Pour 137 euros, chaque enfant dispose d'un pantalon coupe droite, d'un gilet bleu ciel, de polos brodés de la devise républicaine et d'un blouson style aviateur. Un trousseau fourni gratuitement aux familles les plus modestes.

"J'avais peur que ça fasse vieillot, mais finalement c'est plutôt dans l'air du temps", se rassure Samantha Pelladé, 25 ans, qui l'a pris pour sa fille en CE1.

"Pour moi, c'est très important que les enfants soient habillés de la même façon, il n'y aura plus de jalousie entre les enfants de pauvres et les enfants de riches", estime-t-elle.

Un leurre pour Sabine, 51 ans, mère d'une élève de CM2: "Uniforme ou pas uniforme, il y aura toujours une distinction entre celui qui vient avec une paire de chaussures de marque et l'autre non".

A Provins, la mise en place de l'uniforme est sur toutes les lèvres.

"D'ores et déjà, au sein de familles, des tensions sont apparues entre ceux qui sont pour et ceux qui sont contre", relève Philippe Milville, délégué départemental de l'éducation nationale en Seine-et-Marne, qui regrette que les fonds municipaux investis ne l'aient pas été pour des projets pédagogiques.

En juin, la mairie avait organisé une consultation: 62% des parents s'étaient prononcés en faveur du port de l'uniforme.

Cette mesure a pour but "de mettre en lumière (...) ce qui rassemble et non pas ce qui divise", argue le maire, qui tient à souligner que la tenue scolaire unique existe dans beaucoup de pays, "mais aussi en Martinique ou en Guadeloupe".

"Plus pratique le matin pour habiller les enfants", "sentiment d'appartenance à la communauté éducative renforcée", "différences sociales atténuées": pour l'édile, l'uniforme participe à "un meilleur climat scolaire".

- "Poudre aux yeux" -

Une illusion pour Jean-Yves Rochex, professeur de sciences de l'éducation à l'université Paris 8: "C'est de la poudre aux yeux", s'agace-t-il. "On peut mettre tous les uniformes que l'on veut ça ne réglera pas les inégalités dans le milieu scolaire".

Le chercheur y voit une "mesure démagogique" proposée par certains politiques pour nourrir "une nostalgie réactionnaire d'une école qui n'a jamais existé". Face à la crise que traverse l'institution scolaire, "le mythe de l'école primaire d'antan" s'est développé, estime M. Rochex. "Pourtant dans les années 50, l'école était bien plus inégalitaire qu'aujourd'hui".

Ces dernière années, la question de la tenue scolaire unique est revenue dans le débat public. Depuis 2013, trois propositions de loi ont été déposées en ce sens.

Pendant la campagne de 2017, deux candidats à l'élection présidentielle, François Fillon et Marine Le Pen, proposaient eux aussi le "retour à l'uniforme".

Mais "dans le primaire, il n'y en a jamais eu !", tient à souligner de son côté l'historien de l'éducation Claude Lelièvre.

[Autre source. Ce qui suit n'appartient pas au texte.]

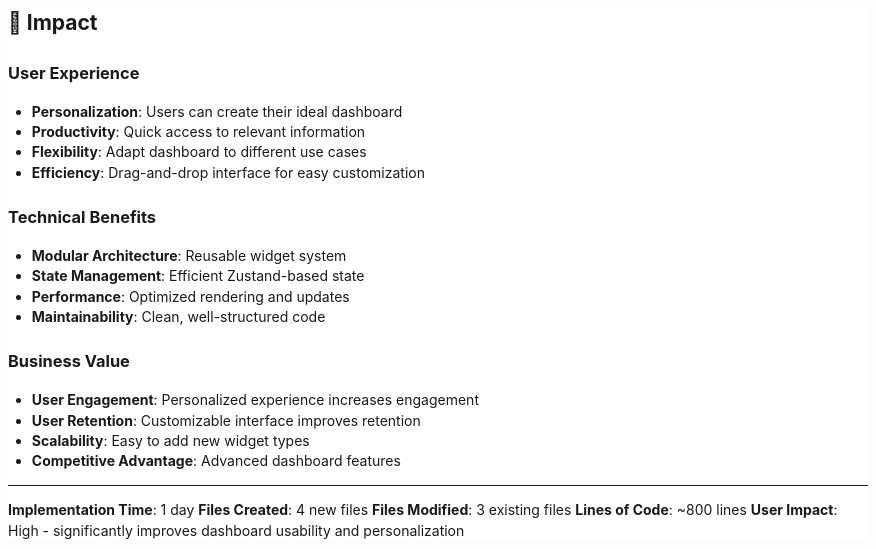 ## 🎉 Impact

### User Experience
- **Personalization**: Users can create their ideal dashboard
- **Productivity**: Quick access to relevant information
- **Flexibility**: Adapt dashboard to different use cases
- **Efficiency**: Drag-and-drop interface for easy customization

### Technical Benefits
- **Modular Architecture**: Reusable widget system
- **State Management**: Efficient Zustand-based state
- **Performance**: Optimized rendering and updates
- **Maintainability**: Clean, well-structured code

### Business Value
- **User Engagement**: Personalized experience increases engagement
- **User Retention**: Customizable interface improves retention
- **Scalability**: Easy to add new widget types
- **Competitive Advantage**: Advanced dashboard features

---

**Implementation Time**: 1 day
**Files Created**: 4 new files
**Files Modified**: 3 existing files
**Lines of Code**: ~800 lines
**User Impact**: High - significantly improves dashboard usability and personalization 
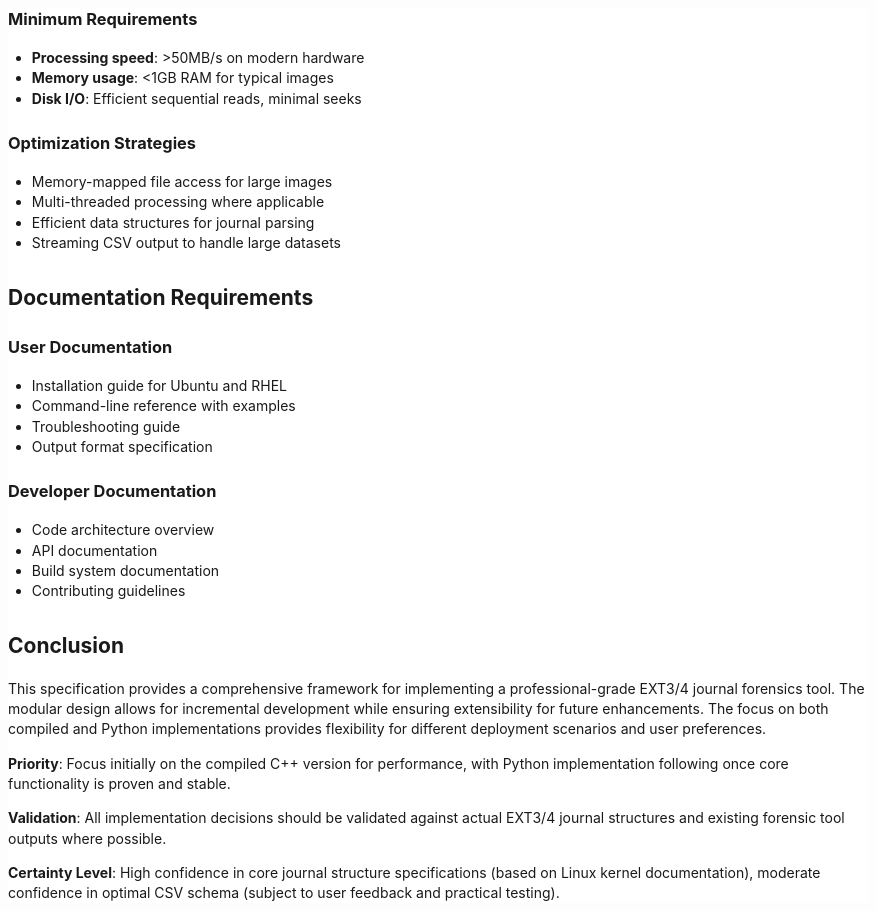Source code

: ### Minimum Requirements
- **Processing speed**: >50MB/s on modern hardware
- **Memory usage**: <1GB RAM for typical images
- **Disk I/O**: Efficient sequential reads, minimal seeks

### Optimization Strategies
- Memory-mapped file access for large images
- Multi-threaded processing where applicable
- Efficient data structures for journal parsing
- Streaming CSV output to handle large datasets

## Documentation Requirements

### User Documentation
- Installation guide for Ubuntu and RHEL
- Command-line reference with examples
- Troubleshooting guide
- Output format specification

### Developer Documentation
- Code architecture overview
- API documentation
- Build system documentation
- Contributing guidelines

## Conclusion

This specification provides a comprehensive framework for implementing a professional-grade EXT3/4 journal forensics tool. The modular design allows for incremental development while ensuring extensibility for future enhancements. The focus on both compiled and Python implementations provides flexibility for different deployment scenarios and user preferences.

**Priority**: Focus initially on the compiled C++ version for performance, with Python implementation following once core functionality is proven and stable.

**Validation**: All implementation decisions should be validated against actual EXT3/4 journal structures and existing forensic tool outputs where possible.

**Certainty Level**: High confidence in core journal structure specifications (based on Linux kernel documentation), moderate confidence in optimal CSV schema (subject to user feedback and practical testing).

"On portait la blouse, et elles étaient pour la plupart différentes les unes des autres". Sa seule utilité, protéger les habits des taches d'encre. Et "elle a disparu à la fin des années 60 avec l'apparition du stylo bic".

"Finalement on ne sait s'il s'agit d'une mesure d'arrière-garde ou d'avant-garde", ironise-t-il.

Le maire de Provins avait lancé cette idée après que le ministre de l'Education Jean-Michel Blanquer se fut prononcé en faveur de l'uniforme dans les écoles qui le souhaitent.

Déplorant l'opposition à cette mesure "de personnes dont le métier est de créer du clivage", le ministre avait estimé en juin que "c'est un sujet qu'il faut dépassionner, regarder de manière concrète et qui peut être très positif".